Combining these components, the total cost function is:
\[
C(x) = N \cdot b + \frac{N}{x} \cdot P + \frac{x}{2} \cdot c
\]

---

### **2. Constraints on \( x \):**

1. \( x > 0 \): The production run size must be positive.
2. \( x \leq N \): The production run size cannot exceed the total annual demand.

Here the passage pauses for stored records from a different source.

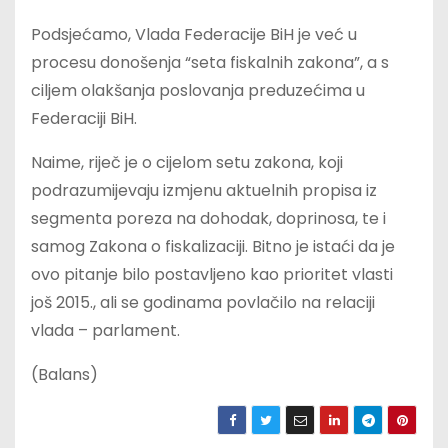
Podsjećamo, Vlada Federacije BiH je već u
procesu donošenja “seta fiskalnih zakona”, a s
ciljem olakšanja poslovanja preduzećima u
Federaciji BiH.
Naime, riječ je o cijelom setu zakona, koji
podrazumijevaju izmjenu aktuelnih propisa iz
segmenta poreza na dohodak, doprinosa, te i
samog Zakona o fiskalizaciji. Bitno je istaći da je
ovo pitanje bilo postavljeno kao prioritet vlasti
još 2015., ali se godinama povlačilo na relaciji
vlada – parlament.
(Balans)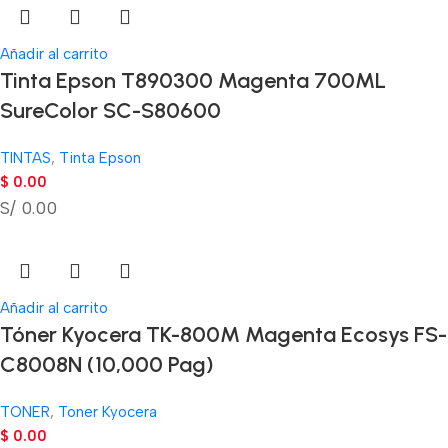
Añadir al carrito
Tinta Epson T890300 Magenta 700ML
SureColor SC-S80600
TINTAS
,
Tinta Epson
$
0.00
S/ 0.00
Añadir al carrito
Tóner Kyocera TK-800M Magenta Ecosys FS-
C8008N (10,000 Pag)
TONER
,
Toner Kyocera
$
0.00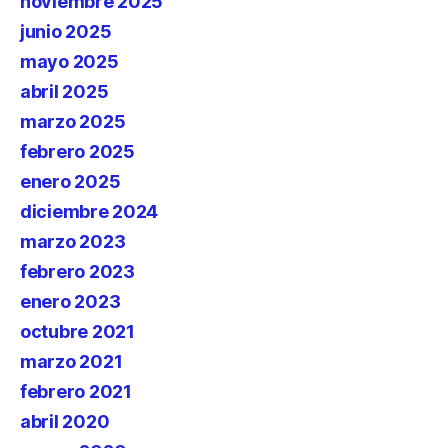
noviembre 2025
junio 2025
mayo 2025
abril 2025
marzo 2025
febrero 2025
enero 2025
diciembre 2024
marzo 2023
febrero 2023
enero 2023
octubre 2021
marzo 2021
febrero 2021
abril 2020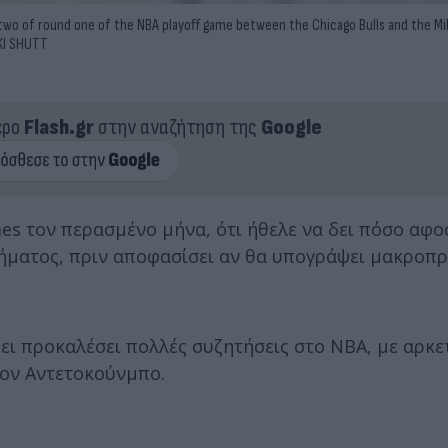
o of round one of the NBA playoff game between the Chicago Bulls and the Mi
SKI SHUTT
ερο
Flash.gr
στην αναζήτηση της
Google
es τον περασμένο μήνα, ότι ήθελε να δει πόσο αφο
λήματος, πριν αποφασίσει αν θα υπογράψει μακροπ
ει προκαλέσει πολλές συζητήσεις στο ΝΒΑ, με αρκε
τον Αντετοκούνμπο.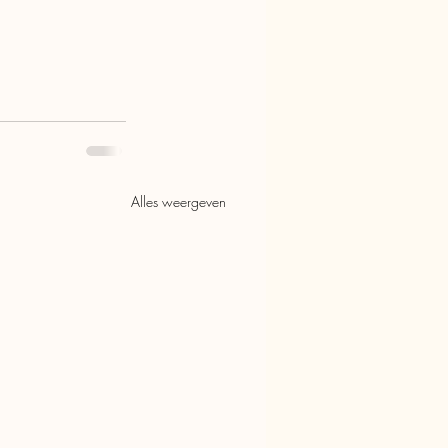
Alles weergeven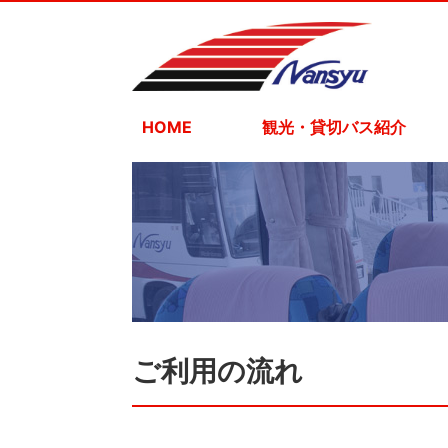
HOME
観光・貸切バス紹介
ご利用の流れ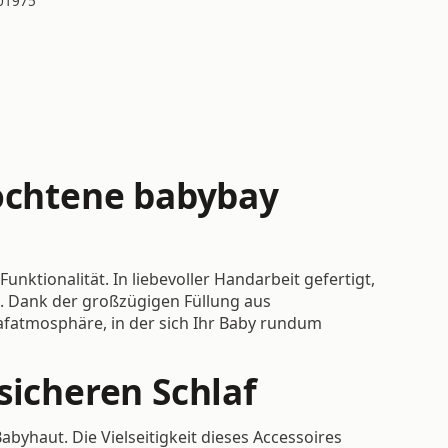
01975
lochtene babybay
nktionalität. In liebevoller Handarbeit gefertigt,
t. Dank der großzügigen Füllung aus
lafatmosphäre, in der sich Ihr Baby rundum
sicheren Schlaf
yhaut. Die Vielseitigkeit dieses Accessoires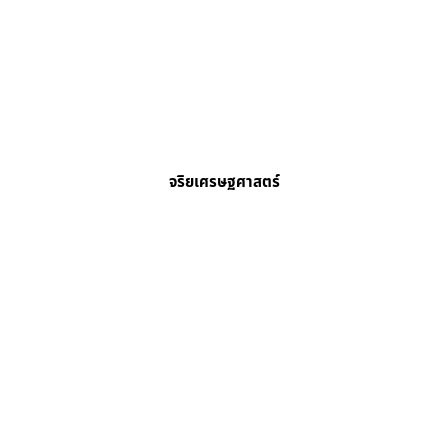
จริยเศรษฐศาสตร์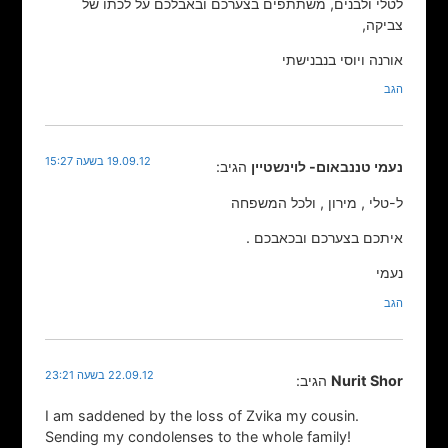
לטלי ולבנים, משתתפים בצערכם ובאבלכם על לכתו של
צביקה,
אורנה ויוסי בנבנישתי
הגב
19.09.12 בשעה 15:27
נעמי טננבאום- לוינשטיין
הגיב:
ל-טלי , מירון , ולכל המשפחה
איתכם בצערכם ובכאבכם .
נעמי
הגב
22.09.12 בשעה 23:21
Nurit Shor
הגיב:
I am saddened by the loss of Zvika my cousin.
Sending my condolenses to the whole family!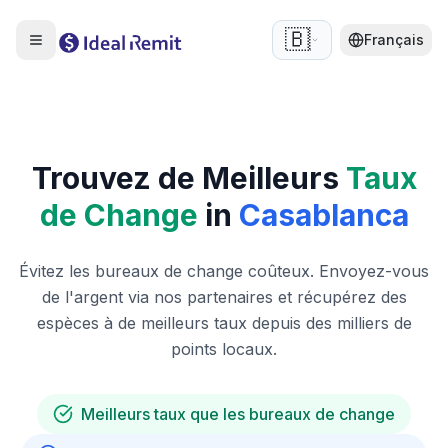
🇧🇪
Français
Trouvez de Meilleurs
Taux
de Change
in
Casablanca
Évitez les bureaux de change coûteux. Envoyez-vous
de l'argent via nos partenaires et récupérez des
espèces à de meilleurs taux depuis des milliers de
points locaux.
Meilleurs taux que les bureaux de change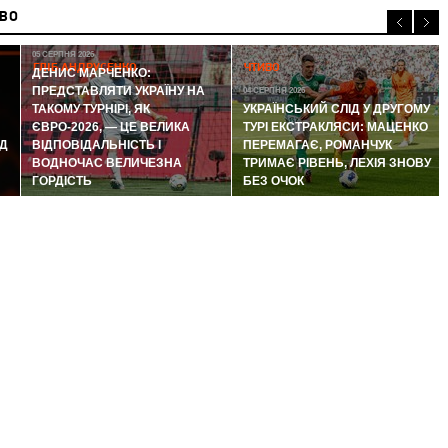
ИВО
05 СЕРПНЯ 2026
ГЛІБ АНДРУСЕНКО
ЧТИВО
ДЕНИС МАРЧЕНКО:
ПРЕДСТАВЛЯТИ УКРАЇНУ НА
04 СЕРПНЯ 2026
ТАКОМУ ТУРНІРІ, ЯК
УКРАЇНСЬКИЙ СЛІД У ДРУГОМУ
ЄВРО-2026, — ЦЕ ВЕЛИКА
ТУРІ ЕКСТРАКЛЯСИ: МАЦЕНКО
Д
ВІДПОВІДАЛЬНІСТЬ І
ПЕРЕМАГАЄ, РОМАНЧУК
ВОДНОЧАС ВЕЛИЧЕЗНА
ТРИМАЄ РІВЕНЬ, ЛЕХІЯ ЗНОВУ
ГОРДІСТЬ
БЕЗ ОЧОК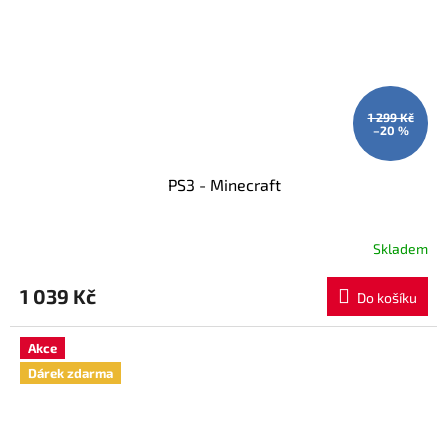
1 299 Kč
–20 %
PS3 - Minecraft
Skladem
1 039 Kč
Do košíku
Akce
Dárek zdarma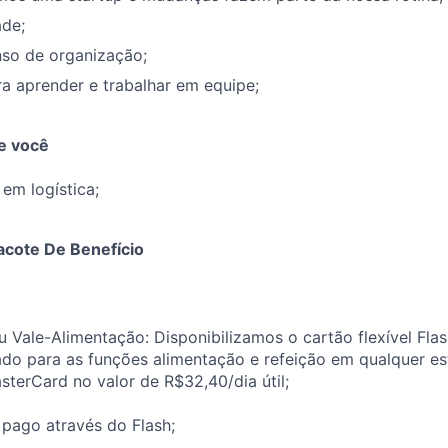
ade;
nso de organização;
a aprender e trabalhar em equipe;
e você
em logística;
acote De Benefício
u Vale-Alimentação: Disponibilizamos o cartão flexível Flas
ado para as funções alimentação e refeição em qualquer e
terCard no valor de R$32,40/dia útil;
 pago através do Flash;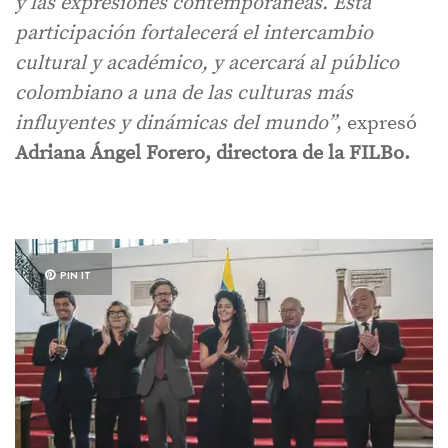
y las expresiones contemporáneas. Esta
participación fortalecerá el intercambio
cultural y académico, y acercará al público
colombiano a una de las culturas más
influyentes y dinámicas del mundo”
, expresó
Adriana Ángel Forero, directora de la FILBo.
PIN IT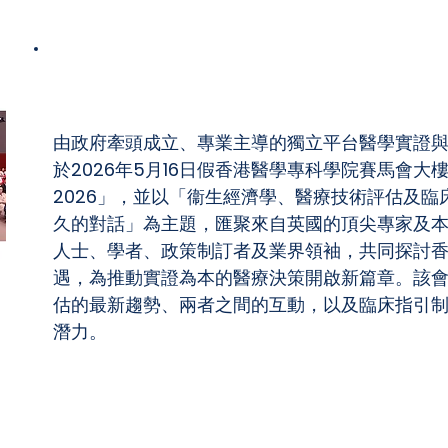
醫卓所會議 2026
由政府牽頭成立、專業主導的獨立平台醫學實證
於2026年5月16日假香港醫學專科學院賽馬會大
2026」，並以「衞生經濟學、醫療技術評估及
久的對話」為主題，匯聚來自英國的頂尖專家及
人士、學者、政策制訂者及業界領袖，共同探討
遇，為推動實證為本的醫療決策開啟新篇章。該
估的最新趨勢、兩者之間的互動，以及臨床指引
潛力。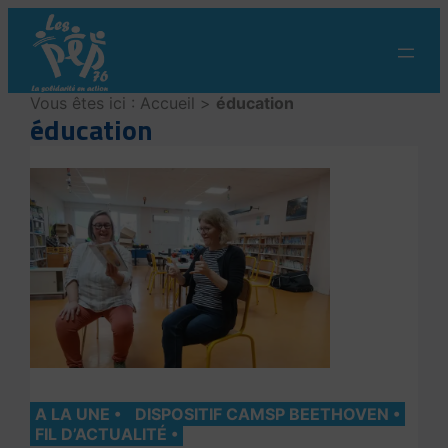
Aller
au
contenu
Vous êtes ici :
Accueil
>
éducation
éducation
A LA UNE
DISPOSITIF CAMSP BEETHOVEN
FIL D’ACTUALITÉ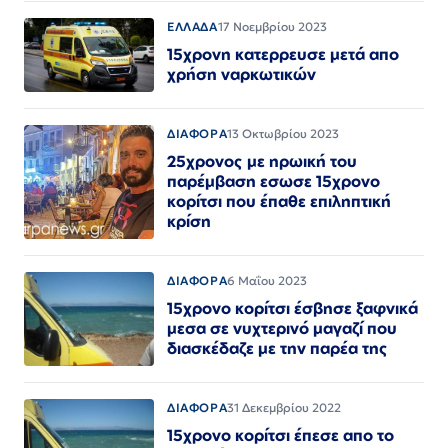
ΕΛΛΑΔΑ
17 Νοεμβρίου 2023
15χρονη κατερρευσε μετά απο
χρήση ναρκωτικών
ΔΙΑΦΟΡΑ
13 Οκτωβρίου 2023
25χρονος με ηρωική του
παρέμβαση εσωσε 15χρονο
κορίτσι που έπαθε επιληπτική
κρίση
ΔΙΑΦΟΡΑ
6 Μαΐου 2023
15χρονο κορίτσι έσβησε ξαφνικά
μεσα σε νυχτερινό μαγαζί που
διασκέδαζε με την παρέα της
ΔΙΑΦΟΡΑ
31 Δεκεμβρίου 2022
15χρονο κορίτσι έπεσε απο το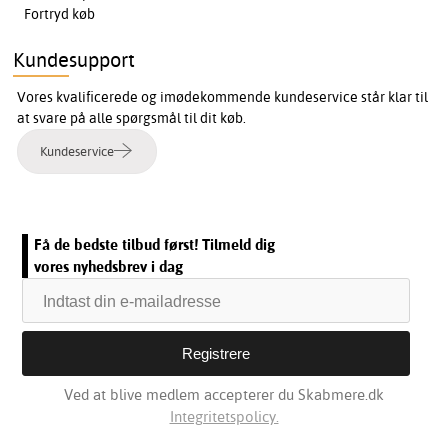
Fortryd køb
Kundesupport
Vores kvalificerede og imødekommende kundeservice står klar til
at svare på alle spørgsmål til dit køb.
Kundeservice
Få de bedste tilbud først! Tilmeld dig
vores nyhedsbrev i dag
Ved at blive medlem accepterer du Skabmere.dk
Integritetspolicy.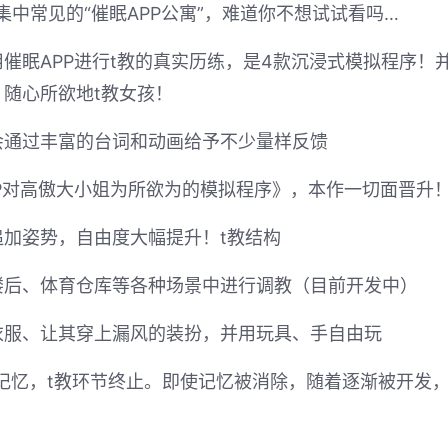
集中常见的“催眠APP公寓”，难道你不想试试看吗…
催眠APP进行t教的真实历练，是4款沉浸式模拟程序！
随心所欲地t教女孩！
会通过丰富的台词和动画给予不少量样反馈
P对高傲大小姐为所欲为的模拟程序》，本作一切面晋升
加姿势，自由度大幅提升！t教结构
楼后、体育仓库等各种场景中进行调教（目前开发中）
衣服、让其穿上漏风的装扮，并用玩具、手自由玩
记忆，t教环节终止。即使记忆被消除，随着逐渐被开发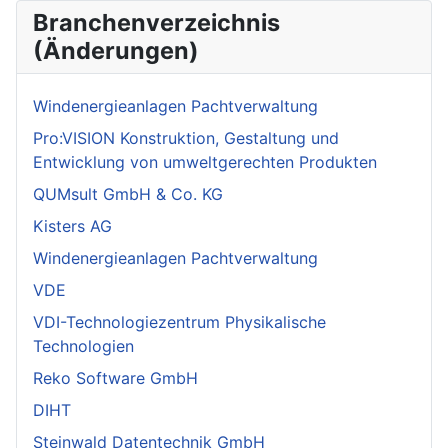
Branchenverzeichnis
(Änderungen)
Windenergieanlagen Pachtverwaltung
Pro:VISION Konstruktion, Gestaltung und
Entwicklung von umweltgerechten Produkten
QUMsult GmbH & Co. KG
Kisters AG
Windenergieanlagen Pachtverwaltung
VDE
VDI-Technologiezentrum Physikalische
Technologien
Reko Software GmbH
DIHT
Steinwald Datentechnik GmbH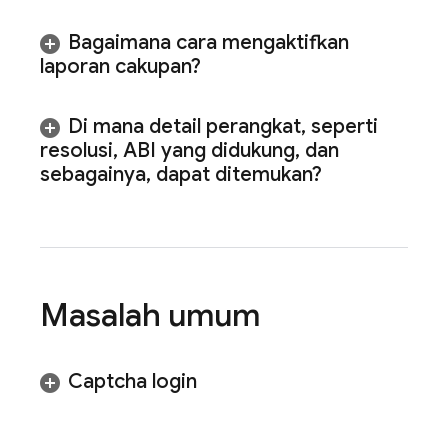
Bagaimana cara mengaktifkan
laporan cakupan?
Di mana detail perangkat
,
seperti
resolusi
,
ABI yang didukung
,
dan
sebagainya
,
dapat ditemukan?
Masalah umum
Captcha login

Thus, \( x \) must satisfy:
\[
0 < x \leq N
\]

---

### **3. Minimizing \( C(x) \):**

To minimize \( C(x) \), take the derivative of \( C(x) \) with respect to \( x \) and set it to zero.

\[
C(x) = N \cdot b + \frac{N}{x} \cdot P + \frac{x}{2} \cdot c
\]
\[
\frac{dC}{dx} = -\frac{N \cdot P}{x^2} + \frac{c}{2}
\]

Set \( \frac{dC}{dx} = 0 \):
\[
-\frac{N \cdot P}{x^2} + \frac{c}{2} = 0
\]
\[
\frac{N \cdot P}{x^2} = \frac{c}{2}
\]
\[
x^2 = \frac{2 \cdot N \cdot P}{c}
\]
\[
x = \sqrt{\frac{2 \cdot N \cdot P}{c}}
\]

---

### **4. Verifying Minimum:**

To confirm that this value of \( x \) gives a global minimum, examine the second derivative:
\[
\frac{d^2C}{dx^2} = \frac{2N \cdot P}{x^3}
\]

For \( x > 0 \), \( \frac{d^2C}{dx^2} > 0 \), indicating that \( C(x) \) is convex and has a global minimum at \( x = \sqrt{\frac{2 \cdot N \cdot P}{c}} \).

---

### **5. Number of Production Runs per Year:**

The number of production runs per year is:
\[
\text{Production Runs} = \frac{N}{x}
\]

Substitute \( x = \sqrt{\frac{2 \cdot N \cdot P}{c}} \):
\[
\text{Production Runs} = \frac{N}{\sqrt{\frac{2 \cdot N \cdot P}{c}}} = \sqrt{\frac{N \cdot c}{2 \cdot P}}
\]

---

### **Summary of Results:**

1. **Cost Function**:
   \[
   C(x) = N \cdot b + \frac{N \cdot P}{x} + \frac{x \cdot c}{2}
   \]

2. **Optimal Production Run Size**:
   \[
   x = \sqrt{\frac{2 \cdot N \cdot P}{c}}
   \]

3. **Number of Production Runs per Year**:
   \[
   \text{Production Runs} = \sqrt{\frac{N \cdot c}{2 \cdot P}}
   \]